Einer Rechtssache kommt grundsätzliche Bedeutung gemäß § 78 Abs. 3 Nr. 1 AsylG zu, wenn für die Entscheidung des Verwaltungsgerichts eine konkrete, jedoch fallübergreifende Tatsachen- oder Rechtsfrage von Bedeutung war, deren noch ausstehende obergerichtlich Klärung im Berufungsverfahren zu erwarten ist und zur Erhaltung der Einheitlichkeit der Rechtsprechung oder zu einer bedeutsamen Weiterentwicklung des Rechts geboten erscheint (vgl. BayVGH, B.v. 5.12.2017 – 11 ZB 17.31711 – juris Rn. 2; BVerwG, B.v. 21.11.2017 – 1 B 148.17 u.a. – juris Rn. 4 zu § 132 Abs. 2 Nr. 1 VwGO). Dementsprechend verlangt die Darlegung der rechtsgrundsätzlichen Bedeutung nach § 78 Abs. 4 Satz 4 AsylG, dass eine konkrete Tatsachen- oder Rechtsfrage formuliert und aufgezeigt wird, weshalb die Frage im Interesse der Einheitlichkeit der Rechtsprechung oder der Fortentwicklung des Rechts klärungsbedürftig und entscheidungserheblich (klärungsfähig) ist. Ferner muss dargelegt werden, worin die allgemeine, über den Einzelfall hinausgehende Bedeutung dieser Frage besteht (vgl. BayVGH, B.v. 5.12.2017 – 11 ZB 17.31711 – juris Rn. 2; BVerwG, B.v. 30.9.2015 – 1 B 42.15 – juris Rn. 3).
Diesen Anforderungen genügt das Vorbringen der Klägerin nicht. Die im Zulassungsantrag aufgeworfene Frage,
„wann Beweisanträge abgelehnt werden dürfen“, ist keiner verallgemeinerungsfähigen Klärung zugänglich, weil sie nicht hinreichend konkret gefasst ist und sich in dieser Allgemeinheit somit in einem Berufungsverfahren nicht stellen würde (vgl. BVerwG, B.v. 2.9.2010 – 9 B 12.10 – juris Rn. 9 ff.; B.v. 20.7.2016 – 9 B 64.15 – juris Rn. 3; B.v. 21.9.2016 – 6 B 14.16 – juris Rn. 7 ff.; vgl. B.v. 20.12.2017 – 6 B 14.17 – juris Rn. 9). Die höchstrichterliche Rechtsprechung hat auf der Grundlage diverser gesetzlicher Bestimmungen verschiedene Gründe herausgearbeitet, aus denen Beweisanträge abgelehnt werden können (vgl. etwa die Nachweise in Kopp/Schenke, VwGO, 17. Aufl. 2017, § 86 Rn. 21 ff.; Geiger in Eyermann, VwGO, 14. Aufl. 2014, § 86 Rn. 33 ff.). Ob die jeweiligen Voraussetzungen vorliegen, beurteilt sich nach den Umständen des Einzelfalles.
Auch die Frage,
„ob die Klägerin als unglaubwürdig angesehen werden kann“,
ist einer generellen Klärung nicht zugänglich, sondern ist im Einzelfall auf der Grundlage von § 108 Abs. 1 Satz 1 VwGO nach dem Grundsatz der freien Beweiswürdigung von dem jeweils entscheidenden Gericht zu beantworten.

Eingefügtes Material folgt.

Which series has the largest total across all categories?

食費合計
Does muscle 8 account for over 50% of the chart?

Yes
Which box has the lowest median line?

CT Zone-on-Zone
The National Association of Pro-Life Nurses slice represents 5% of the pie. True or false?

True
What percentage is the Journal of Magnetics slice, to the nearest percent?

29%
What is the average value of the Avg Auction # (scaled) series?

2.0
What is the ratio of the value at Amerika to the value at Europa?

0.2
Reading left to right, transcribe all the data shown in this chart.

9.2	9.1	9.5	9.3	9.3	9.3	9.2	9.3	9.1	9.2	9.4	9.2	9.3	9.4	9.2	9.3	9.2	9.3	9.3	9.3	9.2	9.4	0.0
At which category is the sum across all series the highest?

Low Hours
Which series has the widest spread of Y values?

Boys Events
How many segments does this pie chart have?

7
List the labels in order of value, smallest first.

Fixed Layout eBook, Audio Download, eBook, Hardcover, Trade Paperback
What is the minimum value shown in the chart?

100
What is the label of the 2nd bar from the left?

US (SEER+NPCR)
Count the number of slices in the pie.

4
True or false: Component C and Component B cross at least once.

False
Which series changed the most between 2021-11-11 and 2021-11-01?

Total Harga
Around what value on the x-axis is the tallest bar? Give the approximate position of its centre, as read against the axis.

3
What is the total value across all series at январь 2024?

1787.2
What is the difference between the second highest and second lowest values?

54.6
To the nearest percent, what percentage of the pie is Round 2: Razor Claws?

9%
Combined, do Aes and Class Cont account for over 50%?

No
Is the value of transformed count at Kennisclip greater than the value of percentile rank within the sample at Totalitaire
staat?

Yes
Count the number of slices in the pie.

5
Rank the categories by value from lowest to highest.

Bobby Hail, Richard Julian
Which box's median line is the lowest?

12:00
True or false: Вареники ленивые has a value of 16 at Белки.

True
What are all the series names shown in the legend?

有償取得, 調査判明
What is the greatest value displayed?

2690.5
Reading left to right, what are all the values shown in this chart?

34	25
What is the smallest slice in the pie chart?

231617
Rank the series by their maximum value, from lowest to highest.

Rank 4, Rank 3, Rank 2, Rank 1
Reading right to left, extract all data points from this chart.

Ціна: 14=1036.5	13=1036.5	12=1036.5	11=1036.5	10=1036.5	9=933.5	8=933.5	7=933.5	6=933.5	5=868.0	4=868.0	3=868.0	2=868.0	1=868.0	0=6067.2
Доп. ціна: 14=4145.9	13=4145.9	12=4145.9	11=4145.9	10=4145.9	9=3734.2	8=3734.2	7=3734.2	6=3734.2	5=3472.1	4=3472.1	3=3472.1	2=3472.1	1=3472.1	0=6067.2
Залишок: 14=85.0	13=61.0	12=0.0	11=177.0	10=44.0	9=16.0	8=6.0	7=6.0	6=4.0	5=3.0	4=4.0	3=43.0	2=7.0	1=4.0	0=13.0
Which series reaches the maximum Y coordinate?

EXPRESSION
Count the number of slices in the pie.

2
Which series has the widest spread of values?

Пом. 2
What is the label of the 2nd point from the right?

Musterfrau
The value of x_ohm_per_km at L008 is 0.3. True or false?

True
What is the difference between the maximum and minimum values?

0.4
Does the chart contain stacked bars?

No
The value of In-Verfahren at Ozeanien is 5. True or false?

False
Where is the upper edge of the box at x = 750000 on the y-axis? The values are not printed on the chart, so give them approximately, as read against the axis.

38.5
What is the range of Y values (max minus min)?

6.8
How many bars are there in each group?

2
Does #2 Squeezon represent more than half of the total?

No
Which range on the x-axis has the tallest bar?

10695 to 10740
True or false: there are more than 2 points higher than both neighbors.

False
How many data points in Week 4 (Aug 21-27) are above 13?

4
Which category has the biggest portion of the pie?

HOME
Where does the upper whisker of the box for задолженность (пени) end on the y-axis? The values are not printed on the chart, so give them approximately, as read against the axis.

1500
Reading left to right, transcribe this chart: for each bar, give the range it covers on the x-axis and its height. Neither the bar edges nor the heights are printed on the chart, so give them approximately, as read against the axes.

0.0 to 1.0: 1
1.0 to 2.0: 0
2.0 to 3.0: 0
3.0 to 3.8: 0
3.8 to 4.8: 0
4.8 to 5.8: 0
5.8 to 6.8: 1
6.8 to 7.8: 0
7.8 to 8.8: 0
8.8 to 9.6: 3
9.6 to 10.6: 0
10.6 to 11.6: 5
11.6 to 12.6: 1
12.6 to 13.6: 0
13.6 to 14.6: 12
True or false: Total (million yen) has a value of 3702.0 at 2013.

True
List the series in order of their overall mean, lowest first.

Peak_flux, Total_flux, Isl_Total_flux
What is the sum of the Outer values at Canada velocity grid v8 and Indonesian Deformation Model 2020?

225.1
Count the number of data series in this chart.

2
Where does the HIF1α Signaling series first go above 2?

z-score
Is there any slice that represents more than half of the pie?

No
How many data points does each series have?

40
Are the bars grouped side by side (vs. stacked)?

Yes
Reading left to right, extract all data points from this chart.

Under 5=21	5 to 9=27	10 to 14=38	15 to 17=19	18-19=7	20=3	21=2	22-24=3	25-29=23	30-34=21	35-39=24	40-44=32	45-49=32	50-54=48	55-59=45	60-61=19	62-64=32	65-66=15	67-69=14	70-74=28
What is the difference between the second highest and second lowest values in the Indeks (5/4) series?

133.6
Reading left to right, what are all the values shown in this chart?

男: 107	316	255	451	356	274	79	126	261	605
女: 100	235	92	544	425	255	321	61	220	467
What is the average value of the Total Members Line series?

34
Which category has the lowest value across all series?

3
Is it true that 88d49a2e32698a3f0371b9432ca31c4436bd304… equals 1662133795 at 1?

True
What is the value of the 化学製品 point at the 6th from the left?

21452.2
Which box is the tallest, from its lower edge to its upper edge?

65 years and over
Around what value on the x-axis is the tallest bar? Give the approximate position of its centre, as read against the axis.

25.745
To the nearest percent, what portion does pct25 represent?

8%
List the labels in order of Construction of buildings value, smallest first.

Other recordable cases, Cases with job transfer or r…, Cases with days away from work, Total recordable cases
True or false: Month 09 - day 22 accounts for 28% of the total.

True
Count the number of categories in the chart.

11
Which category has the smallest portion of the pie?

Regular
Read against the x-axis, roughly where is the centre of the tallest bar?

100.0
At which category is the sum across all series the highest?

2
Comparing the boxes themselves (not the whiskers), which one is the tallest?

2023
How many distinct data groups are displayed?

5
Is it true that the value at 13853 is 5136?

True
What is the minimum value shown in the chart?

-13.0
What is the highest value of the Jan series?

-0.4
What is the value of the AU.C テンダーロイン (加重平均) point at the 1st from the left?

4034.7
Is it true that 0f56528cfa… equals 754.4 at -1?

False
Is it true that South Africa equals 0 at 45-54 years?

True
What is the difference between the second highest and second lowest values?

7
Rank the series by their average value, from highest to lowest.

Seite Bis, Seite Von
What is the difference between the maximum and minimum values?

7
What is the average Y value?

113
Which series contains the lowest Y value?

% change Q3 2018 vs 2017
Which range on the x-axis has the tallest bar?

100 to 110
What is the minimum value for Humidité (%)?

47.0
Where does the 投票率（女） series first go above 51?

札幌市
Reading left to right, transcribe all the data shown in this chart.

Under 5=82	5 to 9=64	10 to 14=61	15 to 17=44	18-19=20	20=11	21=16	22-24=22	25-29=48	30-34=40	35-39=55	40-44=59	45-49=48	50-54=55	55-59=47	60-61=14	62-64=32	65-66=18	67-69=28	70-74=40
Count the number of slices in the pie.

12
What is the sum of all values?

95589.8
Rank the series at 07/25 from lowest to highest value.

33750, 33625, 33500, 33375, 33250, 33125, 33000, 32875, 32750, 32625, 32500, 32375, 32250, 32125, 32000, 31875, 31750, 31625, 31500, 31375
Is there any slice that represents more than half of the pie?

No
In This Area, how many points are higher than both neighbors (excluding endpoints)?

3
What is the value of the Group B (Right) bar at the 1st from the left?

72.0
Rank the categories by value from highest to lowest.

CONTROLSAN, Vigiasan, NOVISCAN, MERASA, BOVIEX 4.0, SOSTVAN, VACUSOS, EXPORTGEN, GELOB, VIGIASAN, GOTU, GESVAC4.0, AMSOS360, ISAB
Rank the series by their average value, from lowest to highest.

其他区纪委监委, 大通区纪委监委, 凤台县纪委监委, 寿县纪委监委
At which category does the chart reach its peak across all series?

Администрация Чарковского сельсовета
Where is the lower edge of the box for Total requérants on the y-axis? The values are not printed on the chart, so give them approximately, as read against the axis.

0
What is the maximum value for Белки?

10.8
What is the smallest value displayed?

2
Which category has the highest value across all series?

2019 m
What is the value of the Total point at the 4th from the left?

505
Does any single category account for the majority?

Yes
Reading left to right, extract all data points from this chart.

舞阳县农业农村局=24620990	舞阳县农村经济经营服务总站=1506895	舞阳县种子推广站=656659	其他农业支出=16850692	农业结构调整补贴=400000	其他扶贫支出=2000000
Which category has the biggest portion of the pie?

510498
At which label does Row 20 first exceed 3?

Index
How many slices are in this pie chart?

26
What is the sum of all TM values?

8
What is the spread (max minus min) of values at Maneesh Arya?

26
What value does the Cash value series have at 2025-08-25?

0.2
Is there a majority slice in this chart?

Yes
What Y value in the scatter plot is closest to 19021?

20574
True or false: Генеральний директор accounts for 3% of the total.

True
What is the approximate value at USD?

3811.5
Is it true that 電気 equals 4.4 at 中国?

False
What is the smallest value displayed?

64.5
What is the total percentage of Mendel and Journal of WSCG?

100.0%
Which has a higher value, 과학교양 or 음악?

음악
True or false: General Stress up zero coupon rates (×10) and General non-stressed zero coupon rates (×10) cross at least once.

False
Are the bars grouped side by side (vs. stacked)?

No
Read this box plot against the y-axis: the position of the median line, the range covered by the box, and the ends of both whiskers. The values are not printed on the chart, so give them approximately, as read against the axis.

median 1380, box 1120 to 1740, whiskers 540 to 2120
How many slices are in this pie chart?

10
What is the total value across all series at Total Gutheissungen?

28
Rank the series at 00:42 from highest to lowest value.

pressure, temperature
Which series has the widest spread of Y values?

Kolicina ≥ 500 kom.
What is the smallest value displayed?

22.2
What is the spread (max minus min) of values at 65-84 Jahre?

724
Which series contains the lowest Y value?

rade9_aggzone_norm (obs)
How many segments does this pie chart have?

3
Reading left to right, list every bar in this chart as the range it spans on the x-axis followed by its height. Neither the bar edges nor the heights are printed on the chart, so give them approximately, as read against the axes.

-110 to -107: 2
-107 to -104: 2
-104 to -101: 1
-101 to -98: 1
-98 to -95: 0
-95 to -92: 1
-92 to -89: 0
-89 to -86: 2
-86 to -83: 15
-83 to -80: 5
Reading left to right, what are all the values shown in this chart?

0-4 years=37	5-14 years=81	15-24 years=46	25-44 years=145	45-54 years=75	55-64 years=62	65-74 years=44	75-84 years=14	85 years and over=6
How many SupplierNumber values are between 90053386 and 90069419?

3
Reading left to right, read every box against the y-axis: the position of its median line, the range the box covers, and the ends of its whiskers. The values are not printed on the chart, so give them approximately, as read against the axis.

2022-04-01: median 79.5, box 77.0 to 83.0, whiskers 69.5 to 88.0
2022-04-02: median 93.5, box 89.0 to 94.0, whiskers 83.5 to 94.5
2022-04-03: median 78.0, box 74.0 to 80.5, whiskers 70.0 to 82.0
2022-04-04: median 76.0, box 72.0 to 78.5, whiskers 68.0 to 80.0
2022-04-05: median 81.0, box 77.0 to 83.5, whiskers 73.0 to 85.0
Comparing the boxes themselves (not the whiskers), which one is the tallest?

3. Soweit mit dem Zulassungsantrag auch die gerichtliche Sachaufklärungspflicht (§ 86 Abs. 1 Satz 1 VwGO) oder die Sachverhalts- und Beweiswürdigung des Gerichts (§ 108 Abs. 1 Satz 1 VwGO) angegriffen werden sollte, werden keine gesetzlichen Zulassungsgründe im Sinn von § 78 Abs. 3 AsylG geltend gemacht.
4. Die Kostenentscheidung beruht auf § 154 Abs. 2 VwGO. Gerichtskosten werden nicht erhoben (§ 83b AsylG). Der Gegenstandswert ergibt sich aus § 30 Satz 1 Alternative 1 RVG.
Mit der Ablehnung des Zulassungsantrags wird das Urteil des Verwaltungsgerichts rechtskräftig (§ 78 Abs. 5 Satz 2 AsylG).